Post by TheWallsScreamedPoetry on Aug 8, 2011 20:51:15 GMT
The New Rock
Life Magazine
June 28 1968
In a corridor, where the light struggles to get in and the darkness pushes to get out, there is a séance. It is sunset, the world empty and mellow. Doors open and close to everywhere and nowhere. Behind there are passageways: a moonlit drive to the edge of the night, a swim to the moon, a walk down streets of all night movies. Sharing an emptiness with the clothesless hangers is Jim Morrison, alone with a TV and a mind full of images.
“TV is both beautiful and malignant, restricting reality to a small gray tube – we are spectators – metamorphisized from a mad body dancing on a hillside to a pair of eyes staring in the dark.”
The sound of The Doors is primitive and mystical, the erotic rushes of the organ, the pirouetting of the guitar, the compulsive hid and seek of the drums, the dark green lyrics. The music has no meaning, just mood.

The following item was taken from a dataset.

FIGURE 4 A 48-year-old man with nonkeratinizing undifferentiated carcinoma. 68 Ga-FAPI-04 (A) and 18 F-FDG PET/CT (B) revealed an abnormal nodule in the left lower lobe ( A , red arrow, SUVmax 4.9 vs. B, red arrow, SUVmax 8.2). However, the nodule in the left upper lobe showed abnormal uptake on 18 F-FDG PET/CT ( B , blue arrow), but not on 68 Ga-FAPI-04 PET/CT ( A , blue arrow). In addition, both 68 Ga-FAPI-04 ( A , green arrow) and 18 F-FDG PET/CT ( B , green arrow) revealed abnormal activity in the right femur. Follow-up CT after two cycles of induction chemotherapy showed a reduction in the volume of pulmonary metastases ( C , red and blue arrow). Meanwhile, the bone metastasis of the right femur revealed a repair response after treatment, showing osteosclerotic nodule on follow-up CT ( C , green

“Rather than start from the inside,” says Morrison, “I start on the outside and reach the mental physical.”
He seeks an unlicensed freedom, “to try everything,” his mind playing host to angels and devils. He tries to share a catharsis with his audience.
“Today is the age of the heroes, who live for us and through whom we experience the heights and depths of emotion. The spectator is a dying animal and the purgation of emotion is left up to the actor, not the audience.”
He suddenly quotes William Blake; “If the doors of perception were cleansed, man would see things as they are, infinite.” Then adds, “We are The Doors, because you go into a strange town, you check into a hotel. Then after you’ve played your gig, you go back to your room down an endless corridor lined with doors until you get to your own. But when you open the door, you find people inside and you wonder” Am I in the wrong room? Or is this some kind of party?”